Since the resulting value is non-zero, this string is embedded (note that this flag is used in the exact opposite way of the one for arrays, when this bit is set the string is embedded).

To get the length of the string, we can call the rb_str_length function.

TypedData

For TypedData objects, there are two main components: the rb_data_type_t struct that contains the configuration, and the pointer to the buffer that holds the data.

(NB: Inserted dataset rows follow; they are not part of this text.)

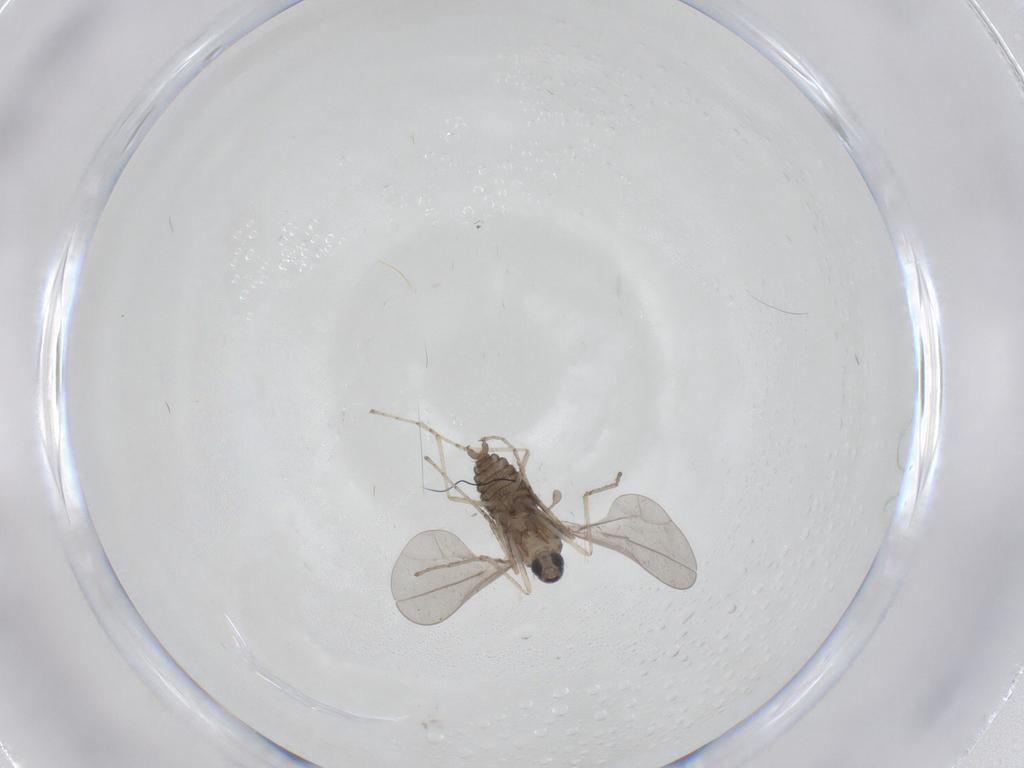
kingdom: Animalia
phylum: Arthropoda
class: Insecta
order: Diptera
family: Cecidomyiidae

To get the rb_data_type_t, we can do the following:

(lldb) p *((struct RTypedData *)typeddata)->type
(const rb_data_type_t) {
  wrap_struct_name = 0x00000001000a3f10 "circular_buffer"
  function = {
    dmark = 0x00000001000a3b28 (circular_buffer_typeddata.bundle`circular_buffer_mark at circular_buffer_typeddata.c:21)
    dfree = 0x00000001000a3b88 (circular_buffer_typeddata.bundle`circular_buffer_free at circular_buffer_typeddata.c:34)
    dsize = 0x00000001000a3bb0 (circular_buffer_typeddata.bundle`circular_buffer_memsize at circular_buffer_typeddata.c:46:79)
    dcompact = 0x00000001000a3bc0 (circular_buffer_typeddata.bundle`circular_buffer_compact at circular_buffer_typeddata.c:50)
    reserved = ([0] = 0x0000000000000000)
  }
  parent = NULL
  data = 0x0000000000000000
  flags = 0
}

We can see the name of the TypedData object, and the mark, free, size, and compaction functions.

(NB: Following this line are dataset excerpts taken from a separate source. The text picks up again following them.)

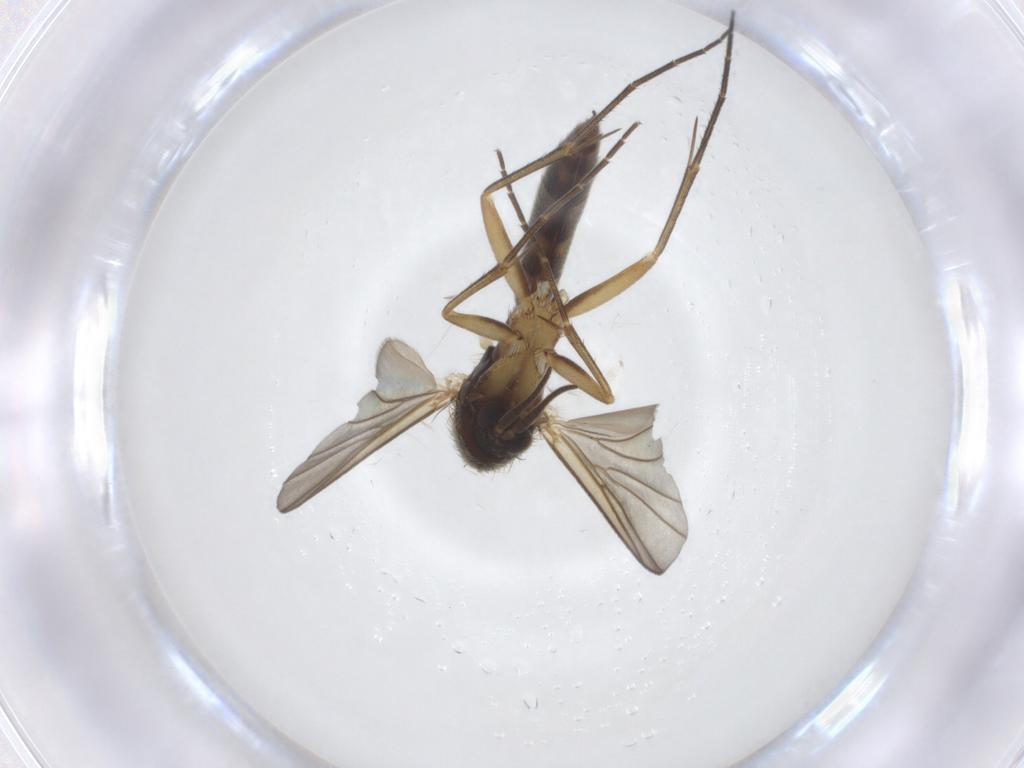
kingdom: Animalia
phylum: Arthropoda
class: Insecta
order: Diptera
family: Mycetophilidae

We can also get the pointer to the buffer that holds the data. However, note that the type is a void * since Ruby does not know the type, so we need to cast it to the type that it was allocated as:

(lldb) p *(struct circular_buffer *)((struct RTypedData *)typeddata)->data
(struct circular_buffer) {
  capacity = 1
  length = 0
  read_cursor = 0
  write_cursor = 0
  buffer = 0x000000013971abb0
}

Conclusion

In this article, we looked at how to read Ruby’s crash reports and ways to debug our native extension. Debugging is probably one of the most complex and time-consuming things to do in software development, as there are so many components that you need to understand in order to debug the issue. This article barely scratches the surface on how to debug crashes in Ruby. However, you need not be afraid. You’re well equipped with knowledge, and you’ll learn so much more through debugging issues. Good luck!